The PDS architecture (Figure 1) is based on the open standards OAIS, XAM, and OSD; each standard is implemented as a separate layer. At the top, the preservation engine layer, which is based on OAIS, provides an external interface to PDS and implements preservation functions. Additionally, it maps between the OAIS and XAM levels of abstraction, as detailed in . XAM  serves as the storage mid-layer. It contains the XAM library, which provides the XAM interface, and a vendor interface module (VIM) to communicate with the underlying storage system. XAM provides a logical abstraction for data containers.
It was chosen as the midlayer abstraction because of its support for bundling extensive metadata with the data, its built-in support for import and export services, and its integrated storage management capabilities. The bottom layer of the PDS architecture suggests two alternative back-end storage systems: a standard file system or an OSD. A higher-level application programming interface (API), labeled HL OSD, on top of the OSD provides abstraction and simplification to the object-based storage device (or object store) interface, which resembles a SCSI (small computer system interface).
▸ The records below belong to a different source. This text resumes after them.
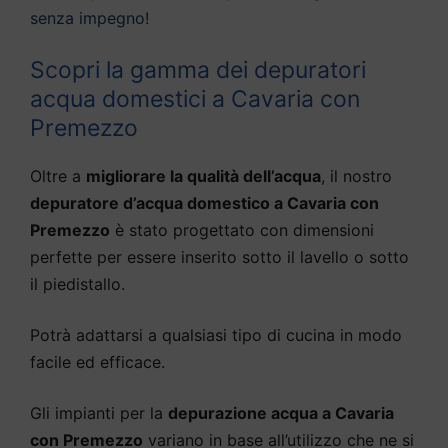
senza impegno!
Scopri la gamma dei depuratori
acqua domestici a Cavaria con
Premezzo
Oltre a
migliorare la qualità dell’acqua
, il nostro
depuratore d’acqua domestico a Cavaria con
Premezzo
è stato progettato con dimensioni
perfette per essere inserito sotto il lavello o sotto
il piedistallo.
Potrà adattarsi a qualsiasi tipo di cucina in modo
facile ed efficace.
Gli impianti per la
depurazione acqua a Cavaria
con Premezzo
variano in base all’utilizzo che ne si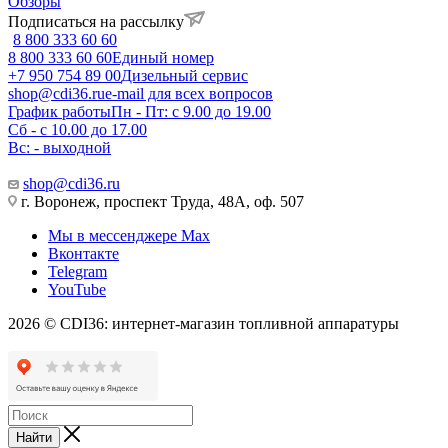
Обзоры
Подписаться на рассылку
8 800 333 60 60
8 800 333 60 60
Единый номер
+7 950 754 89 00
Дизельный сервис
shop@cdi36.ru
e-mail для всех вопросов
График работы
Пн - Пт: с 9.00 до 19.00
Сб - с 10.00 до 17.00
Вс: - выходной
shop@cdi36.ru
г. Воронеж, проспект Труда, 48А, оф. 507
Мы в мессенджере Max
Вконтакте
Telegram
YouTube
2026 © CDI36: интернет-магазин топливной аппаратуры
Найти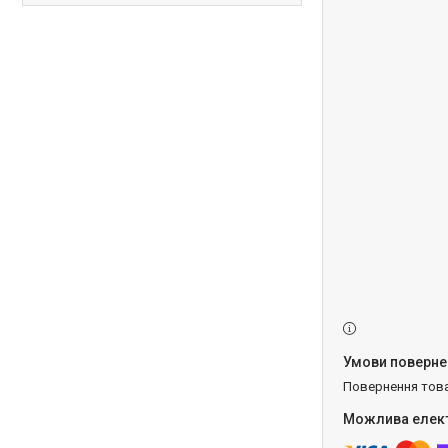
повернення тов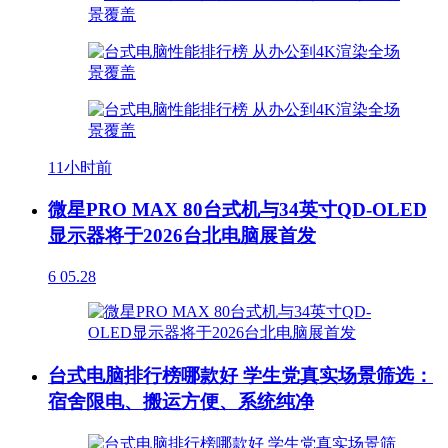
11小时前
微星PRO MAX 80台式机与34英寸QD-OLED
显示器将于2026台北电脑展首发
6
05.28
台式电脑排行榜哪款好 学生党真实场景筛选：
宿舍限电、搬运方便、系统纯净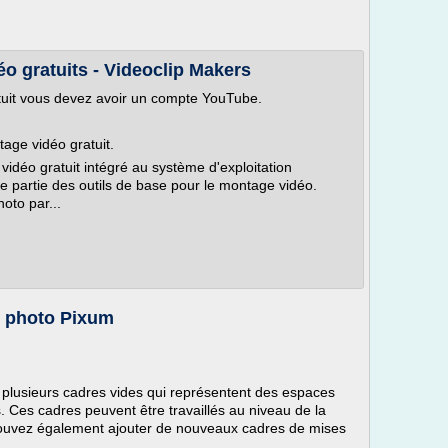
éo gratuits - Videoclip Makers
ratuit vous devez avoir un compte YouTube.
age vidéo gratuit.
vidéo gratuit intégré au système d'exploitation
e partie des outils de base pour le montage vidéo.
hoto par...
ce photo Pixum
lusieurs cadres vides qui représentent des espaces
 Ces cadres peuvent être travaillés au niveau de la
ous pouvez également ajouter de nouveaux cadres de mises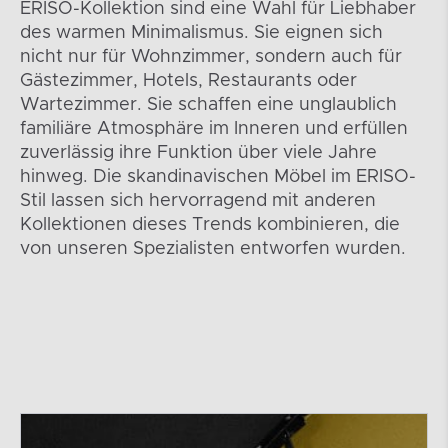
ERISO-Kollektion sind eine Wahl für Liebhaber
des warmen Minimalismus. Sie eignen sich
nicht nur für Wohnzimmer, sondern auch für
Gästezimmer, Hotels, Restaurants oder
Wartezimmer. Sie schaffen eine unglaublich
familiäre Atmosphäre im Inneren und erfüllen
zuverlässig ihre Funktion über viele Jahre
hinweg. Die skandinavischen Möbel im ERISO-
Stil lassen sich hervorragend mit anderen
Kollektionen dieses Trends kombinieren, die
von unseren Spezialisten entworfen wurden.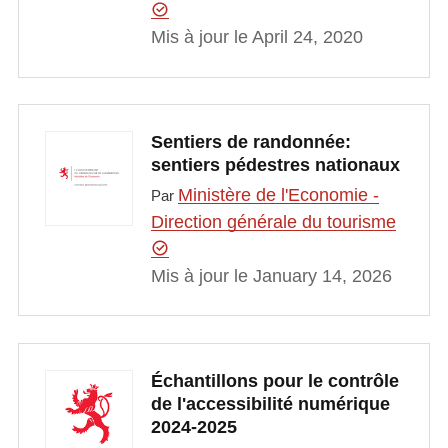
Mis à jour le April 24, 2020
Sentiers de randonnée:
sentiers pédestres nationaux
Ministère de l'Economie -
Par
Direction générale du tourisme
Mis à jour le January 14, 2026
Échantillons pour le contrôle
de l'accessibilité numérique
2024-2025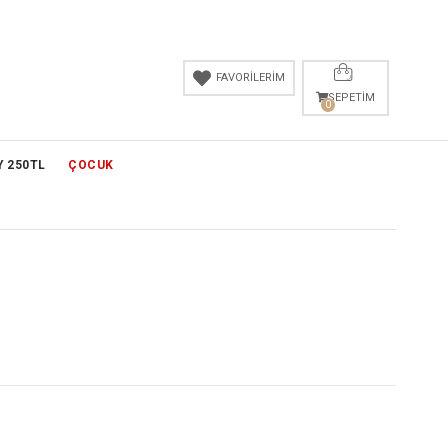
FAVORİLERİM
SEPETIM
0
Y 250TL
ÇOCUK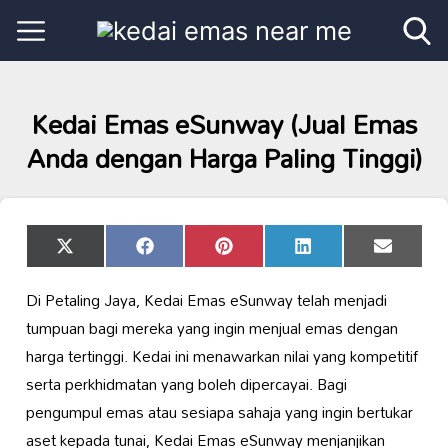
Kedai Emas eSunway (Jual Emas
Anda dengan Harga Paling Tinggi)
Share
Share
Share
Share
Share
X
Facebook
Pinterest
LinkedIn
Email
on
on
on
on
on
(Twitter)
Di Petaling Jaya, Kedai Emas eSunway telah menjadi
tumpuan bagi mereka yang ingin menjual emas dengan
harga tertinggi. Kedai ini menawarkan nilai yang kompetitif
serta perkhidmatan yang boleh dipercayai. Bagi
pengumpul emas atau sesiapa sahaja yang ingin bertukar
aset kepada tunai, Kedai Emas eSunway menjanjikan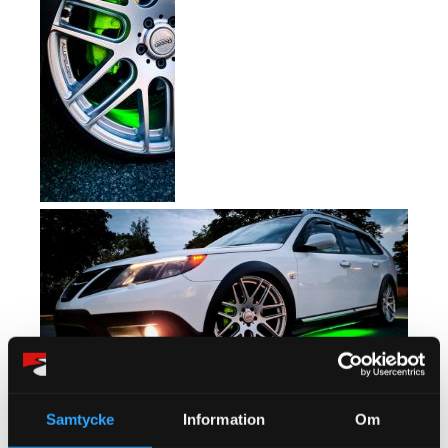
Samtycke
Information
Om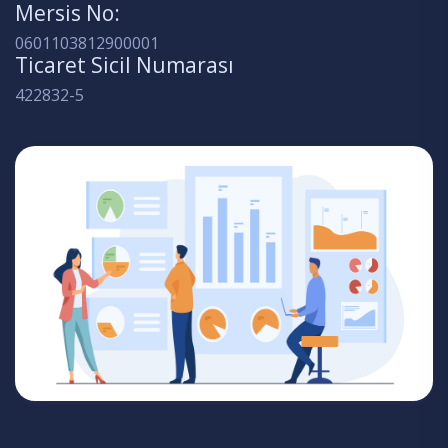
Mersis No:
0601103812900001
Ticaret Sicil Numarası
422832-5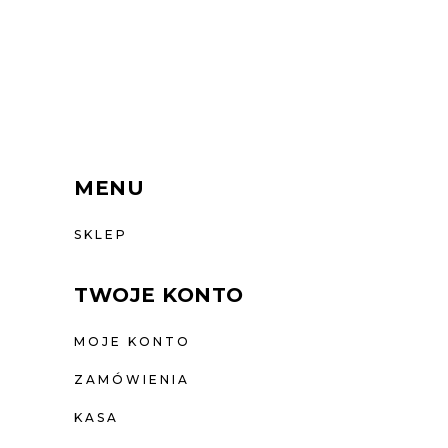
MENU
SKLEP
TWOJE KONTO
MOJE KONTO
ZAMÓWIENIA
KASA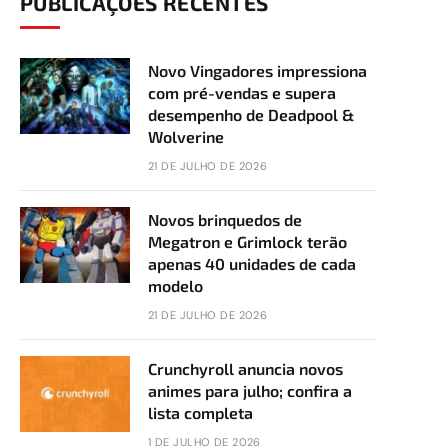
PUBLICAÇÕES RECENTES
Novo Vingadores impressiona
com pré-vendas e supera
desempenho de Deadpool &
Wolverine
21 DE JULHO DE 2026
Novos brinquedos de
Megatron e Grimlock terão
apenas 40 unidades de cada
modelo
21 DE JULHO DE 2026
Crunchyroll anuncia novos
animes para julho; confira a
lista completa
1 DE JULHO DE 2026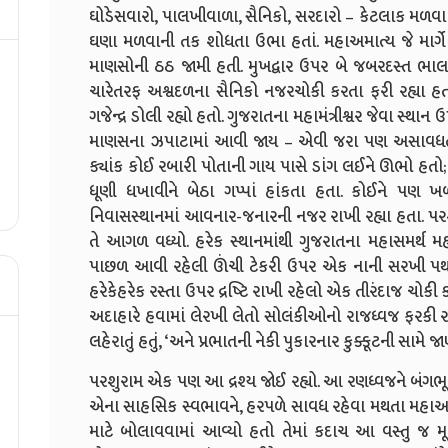
ઘોડેસવારો, પાલખીવાળા, સૈનિકો, સરદારો – કેટલાક મળવા 
ઘણા મળવાની તક શોધતા ઉભા હતાં. મહાઅમાત્ય જે માર્ગે ન
માણસોની ઠઠ જામી હતી. મુખદ્વાર ઉપર બે જબરદસ્ત ભ
ચારેતરફ અશ્વદળના સૈનિકો નજરચોકી કરતા ફરી રહ્યા હ
ગજેન્દ્ર ડોલી રહ્યો હતો. ગુજરાતના મહામંત્રીશ્વર જેવા સ્થા
માણસના ઝપાટામાં આવી જાય – એવી જરા પણ અસાવધતા
ક્યાંક કોઈ રબારી પોતાની ગાય પાસે ડાંગ લઈને ઊભો હતો
ધૂણી ધખાવીને બેઠા ગપ્પાં હાંકતા હતા. કોઈને પણ ખ
નિવાસસ્થાનમાં આવનાર-જનારની નજર રાખી રહ્યા હતા. પરશ
તે આગળ વધ્યો. હરેક સ્થાનમાંથી ગુજરાતના મહાસમર્થ મ
પાછળ આવી રહેલી ઊંચી ટેકરી ઉપર એક નાની સરખી પથરા
હરેકેહરેક રસ્તા ઉપર દ્રષ્ટિ રાખી રહેલો એક તીરંદાજ ચો
અદાહારે હવામાં લેરખી લેતો સોલંકીઓનો રાજધ્વજ ફરકી રહ્યો હ
લહેરાતું હતું, ‘અને પ્રભાતની નેકી પુકારનાર કુક્કૂટની સામે જાણે 
પરશુરામ એક પણ આ દ્રશ્ય જોઈ રહ્યો. આ રણધ્વજને બંગભૂમિ 
એના સાહસિક સ્વભાવને, હરપળે સાવધ રહેવા મથતા મહાઅમા
માટે બોલાવવામાં આવ્યો હતો તેમાં કદાચ આ વસ્તુ જ મ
Using a file system as the object layer is especially attractive when incorporating PDS with existing file systems and archives. However, there are advantages to the use of OSD, which is designed to support an object store layer . Being able to manage space allocation and associate attributes with objects enables optimizations such as placing key OAIS attributes (e.g., a link to the RepInfos) close to the data in a persistent manner. Furthermore, in cases in which the actual disks are network attached, an OSD provides the networked disks with secure object-level access control. The scalability offered by OSD is also an important feature for preservation systems.
The PDS API can be triggered either directly or via Web services to enable flexible and platform-independent use of PDS. According to OAIS, the AIP is the basic object that interacts with the archival storage, and therefore, it is the main object to be passed between PDS and a client. PDS is designed to run two processes: a high-level process and a low-level process. The high-level process is responsible for the PDS interface, the preservation engine, and the XAM implementation.